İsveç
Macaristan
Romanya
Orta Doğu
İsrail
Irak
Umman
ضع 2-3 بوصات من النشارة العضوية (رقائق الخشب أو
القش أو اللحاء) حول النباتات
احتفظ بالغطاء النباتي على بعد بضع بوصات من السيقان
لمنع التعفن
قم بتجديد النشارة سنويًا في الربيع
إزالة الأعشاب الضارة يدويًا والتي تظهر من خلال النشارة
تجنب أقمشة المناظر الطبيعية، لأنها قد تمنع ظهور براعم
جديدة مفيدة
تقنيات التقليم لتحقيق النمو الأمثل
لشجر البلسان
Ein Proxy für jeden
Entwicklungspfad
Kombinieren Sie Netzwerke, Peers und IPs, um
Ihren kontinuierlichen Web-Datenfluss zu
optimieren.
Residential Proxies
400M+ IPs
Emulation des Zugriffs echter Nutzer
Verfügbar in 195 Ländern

+---+

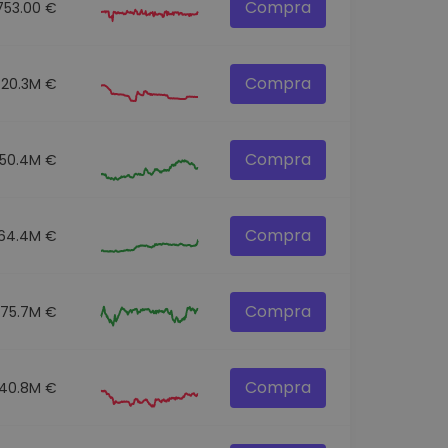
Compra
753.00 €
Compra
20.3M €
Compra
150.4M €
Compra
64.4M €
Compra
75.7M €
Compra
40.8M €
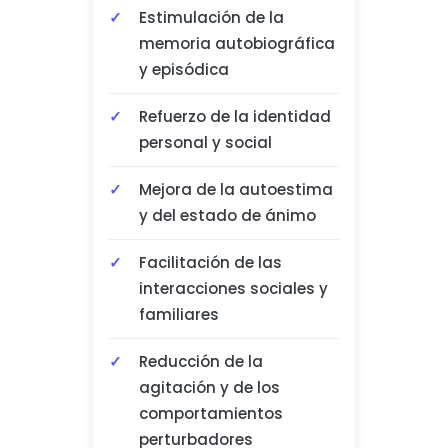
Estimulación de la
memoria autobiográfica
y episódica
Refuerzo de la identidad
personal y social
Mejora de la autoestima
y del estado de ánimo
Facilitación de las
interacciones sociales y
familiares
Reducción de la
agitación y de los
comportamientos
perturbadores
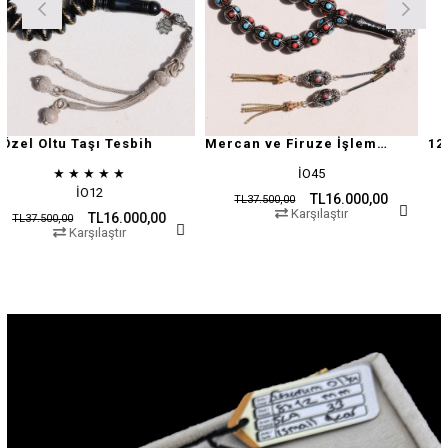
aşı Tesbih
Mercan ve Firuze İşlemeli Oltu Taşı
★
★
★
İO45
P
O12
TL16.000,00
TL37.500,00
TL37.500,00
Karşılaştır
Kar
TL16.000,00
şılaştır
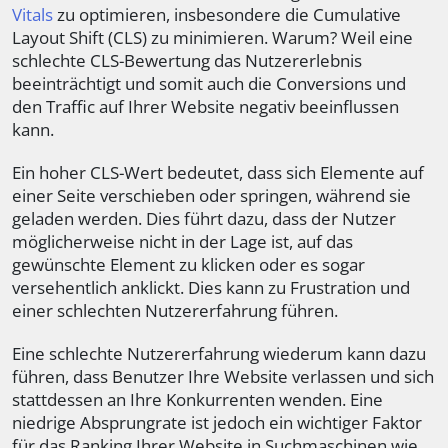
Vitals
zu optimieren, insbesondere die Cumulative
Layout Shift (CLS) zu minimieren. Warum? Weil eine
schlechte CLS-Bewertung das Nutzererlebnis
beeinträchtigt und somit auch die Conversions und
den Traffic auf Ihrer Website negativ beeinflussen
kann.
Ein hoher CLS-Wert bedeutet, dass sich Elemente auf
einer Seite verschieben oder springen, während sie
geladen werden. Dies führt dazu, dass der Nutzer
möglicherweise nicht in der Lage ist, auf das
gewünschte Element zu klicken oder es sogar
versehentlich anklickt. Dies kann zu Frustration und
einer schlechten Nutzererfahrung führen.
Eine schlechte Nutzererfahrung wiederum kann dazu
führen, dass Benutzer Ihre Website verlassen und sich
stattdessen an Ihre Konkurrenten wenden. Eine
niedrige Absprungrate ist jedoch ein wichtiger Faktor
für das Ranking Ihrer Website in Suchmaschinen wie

+---+

## Work item
All lines above from the line with "لشجر البلسان" through the line with "Verfügbar in 195 Ländern", both included, are to be set down exactly, with nothing else.

## Output of the exercise
لشجر البلسان
Ein Proxy für jeden
Entwicklungspfad
Kombinieren Sie Netzwerke, Peers und IPs, um
Ihren kontinuierlichen Web-Datenfluss zu
optimieren.
Residential Proxies
400M+ IPs
Emulation des Zugriffs echter Nutzer
Verfügbar in 195 Ländern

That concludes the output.